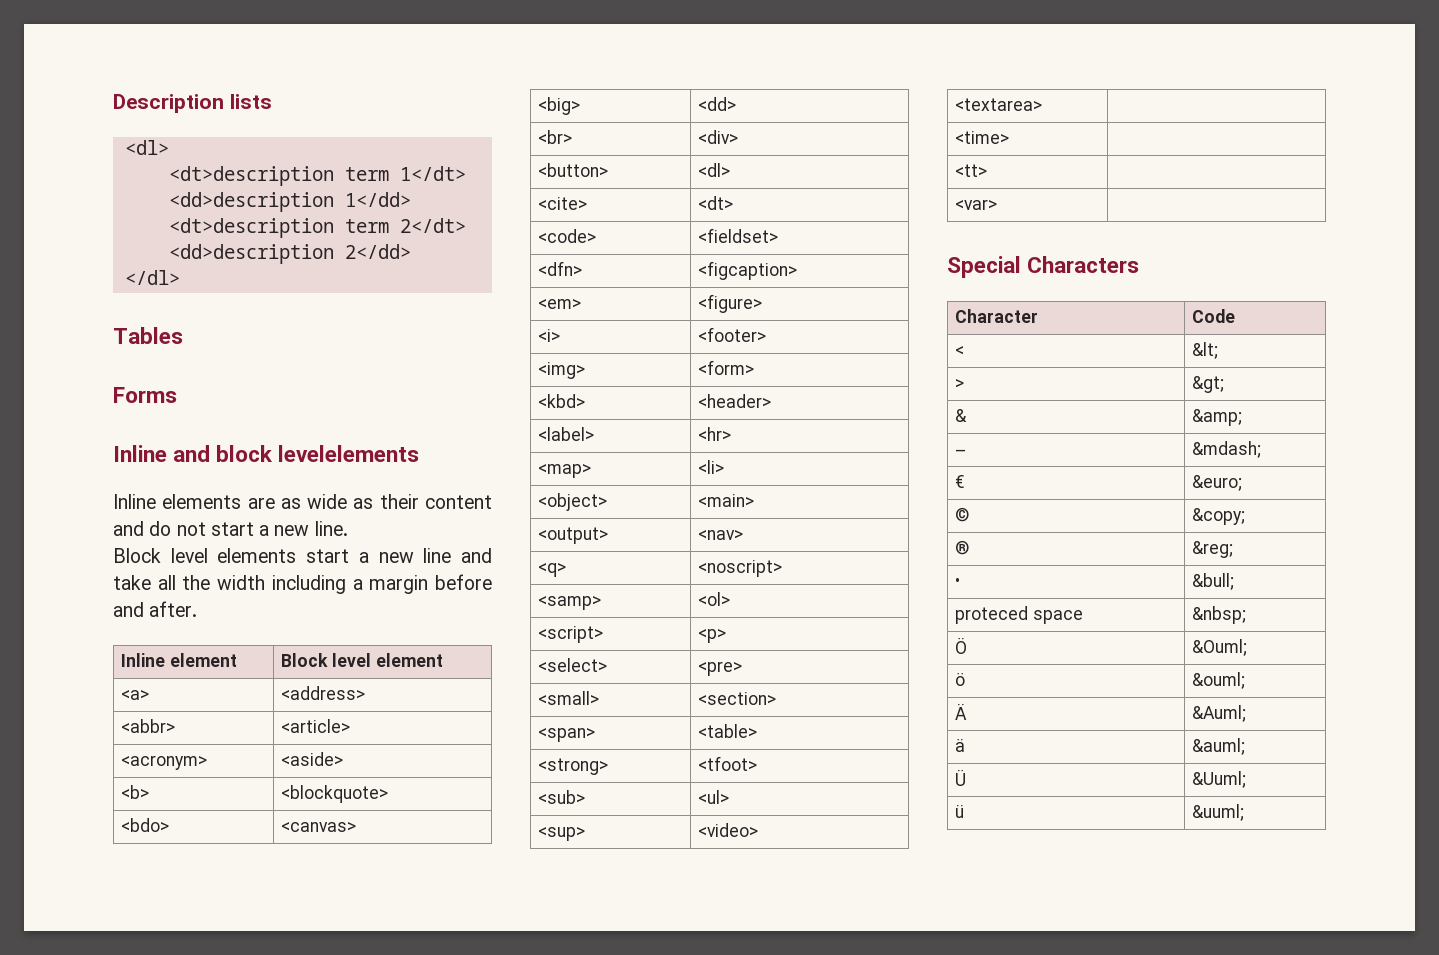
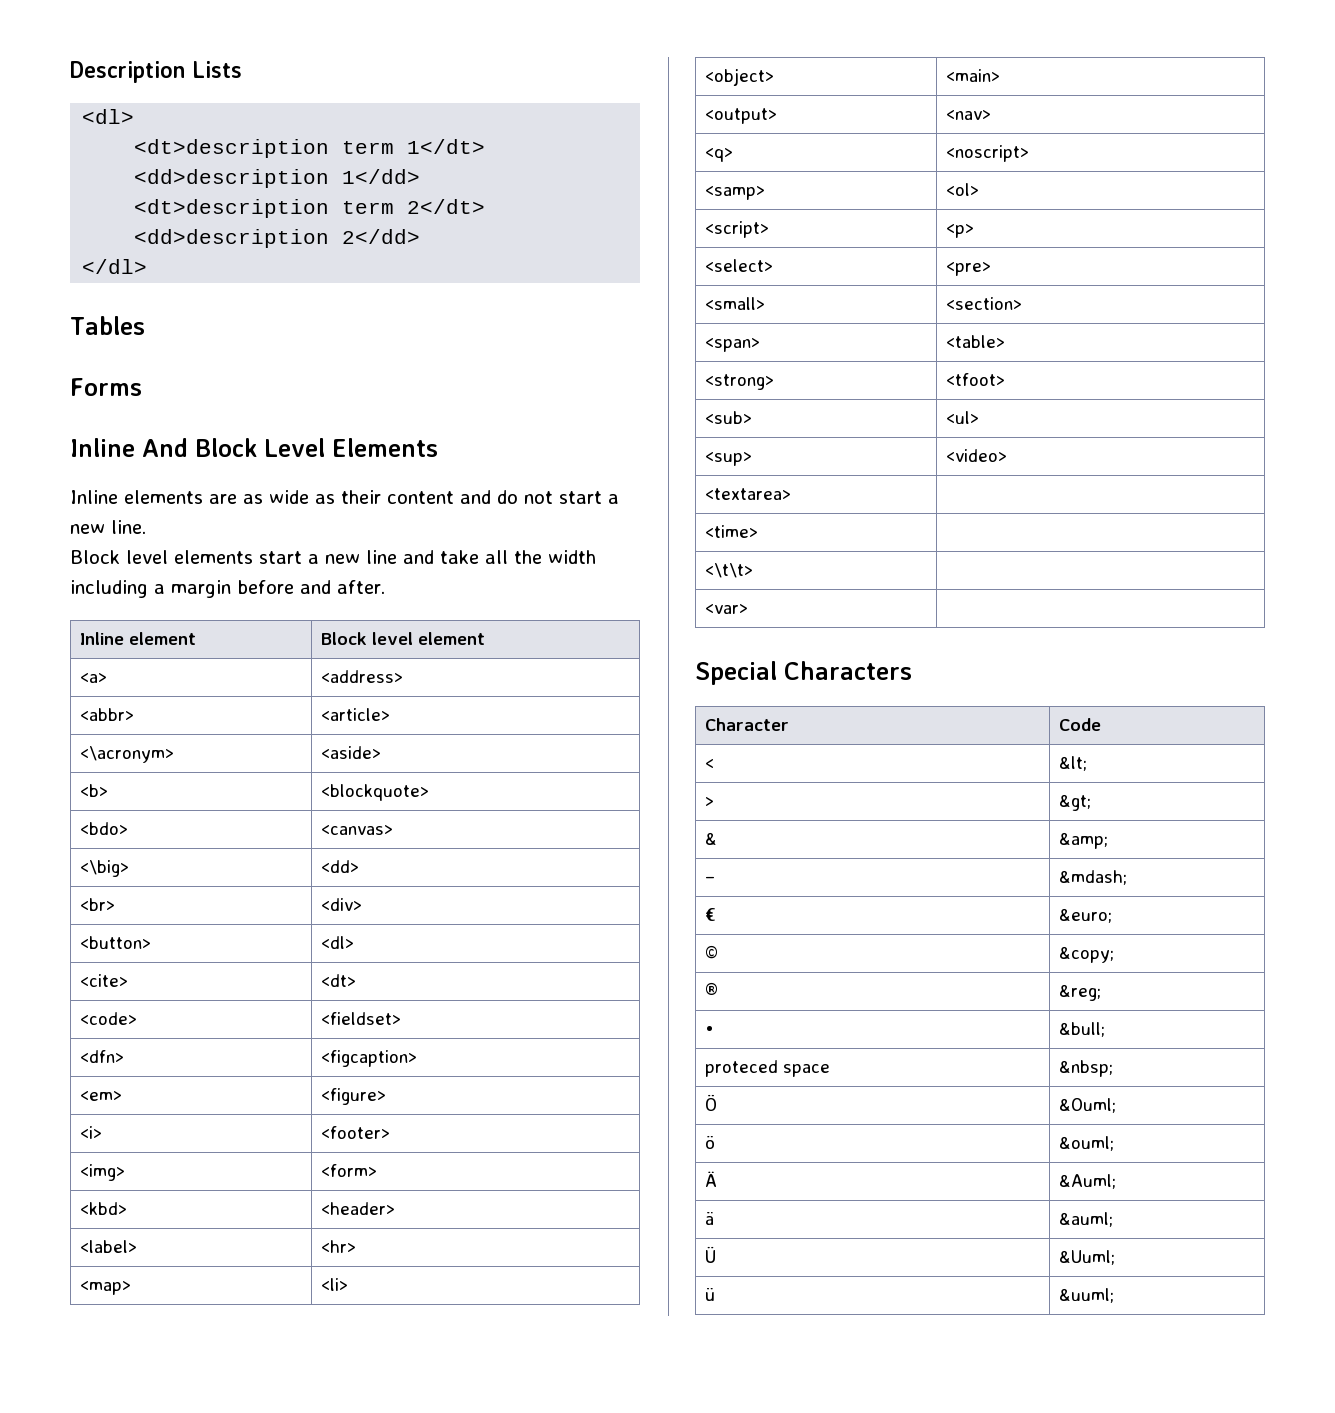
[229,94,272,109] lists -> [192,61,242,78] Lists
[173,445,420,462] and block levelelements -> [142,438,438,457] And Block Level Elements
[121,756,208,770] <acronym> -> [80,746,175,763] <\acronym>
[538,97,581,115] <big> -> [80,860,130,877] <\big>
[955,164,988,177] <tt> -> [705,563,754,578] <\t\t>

---*---

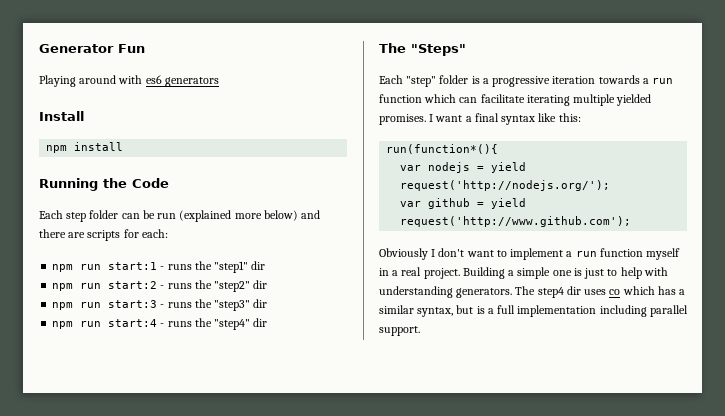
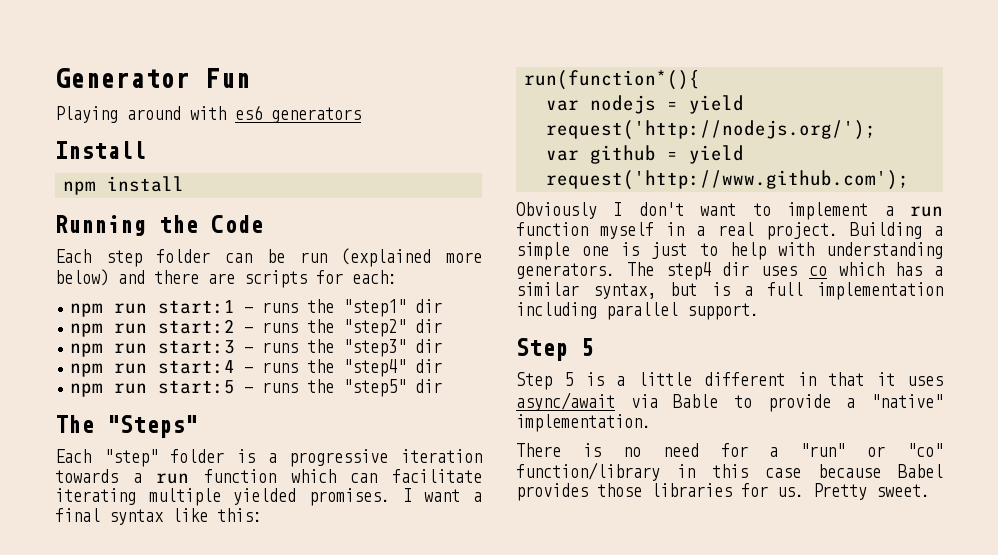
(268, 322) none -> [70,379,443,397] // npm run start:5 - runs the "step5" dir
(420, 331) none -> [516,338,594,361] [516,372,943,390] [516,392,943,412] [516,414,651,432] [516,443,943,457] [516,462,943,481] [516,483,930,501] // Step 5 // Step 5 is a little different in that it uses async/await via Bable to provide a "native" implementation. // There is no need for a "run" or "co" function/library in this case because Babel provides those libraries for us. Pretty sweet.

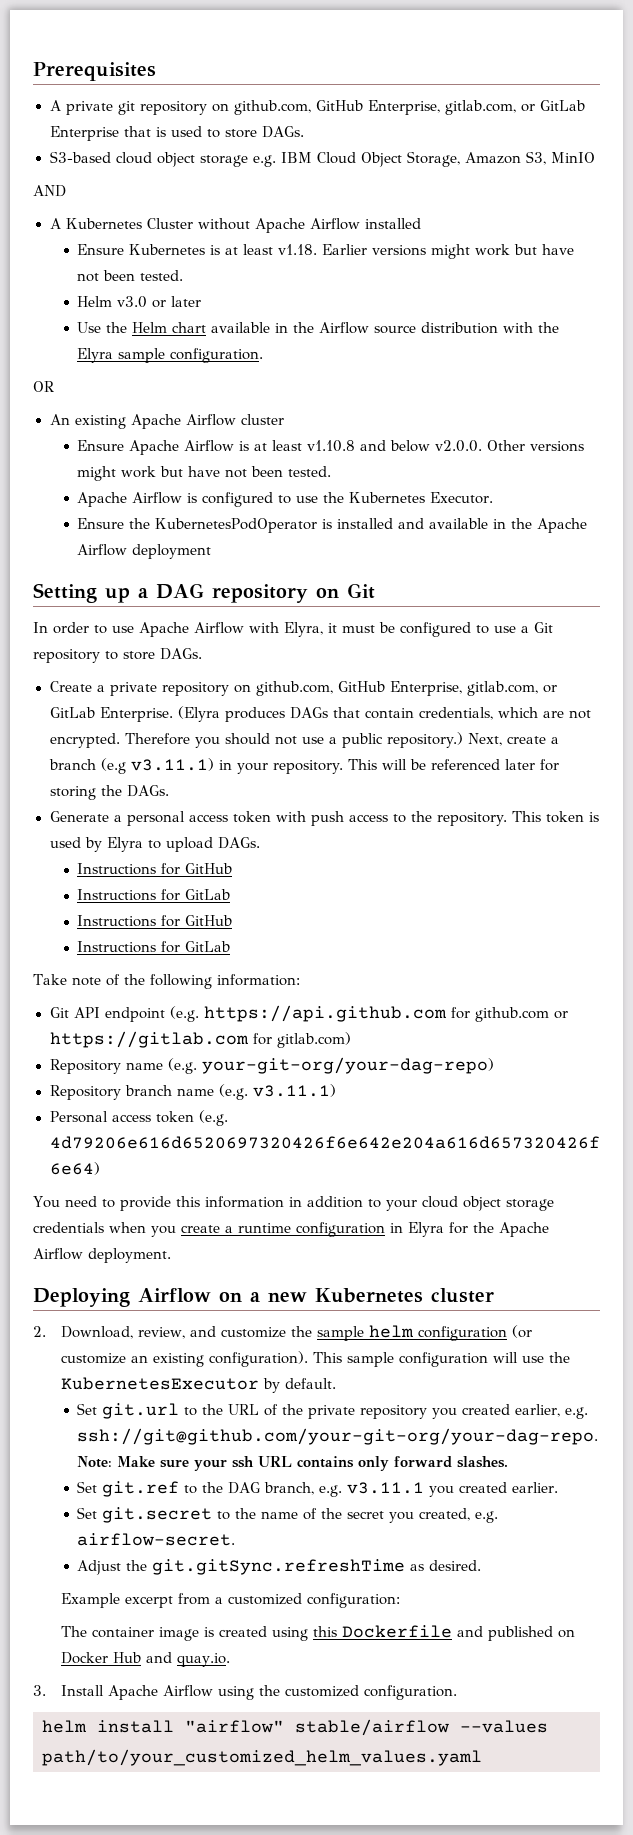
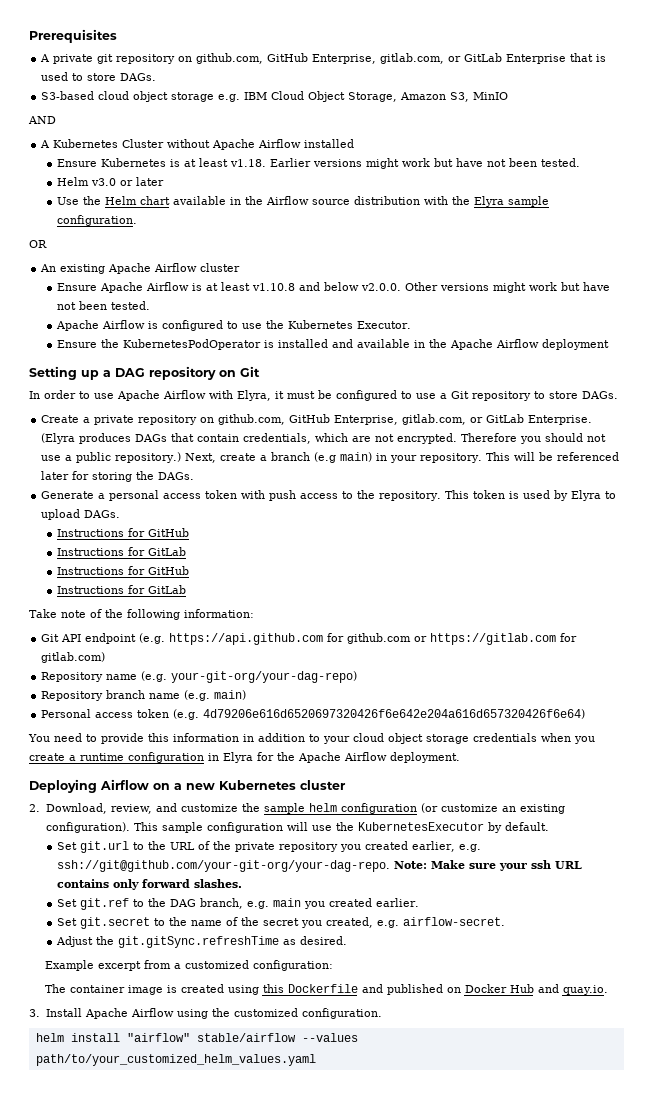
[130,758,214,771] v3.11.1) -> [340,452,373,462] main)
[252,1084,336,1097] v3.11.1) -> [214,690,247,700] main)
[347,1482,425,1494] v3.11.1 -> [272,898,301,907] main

---*---

Please, from the material above, copy only the lines from the line with "[173,445,420,462] and block" up to and including the line with "[955,164,988,177] <tt> ->", exactly as written.

[173,445,420,462] and block levelelements -> [142,438,438,457] And Block Level Elements
[121,756,208,770] <acronym> -> [80,746,175,763] <\acronym>
[538,97,581,115] <big> -> [80,860,130,877] <\big>
[955,164,988,177] <tt> -> [705,563,754,578] <\t\t>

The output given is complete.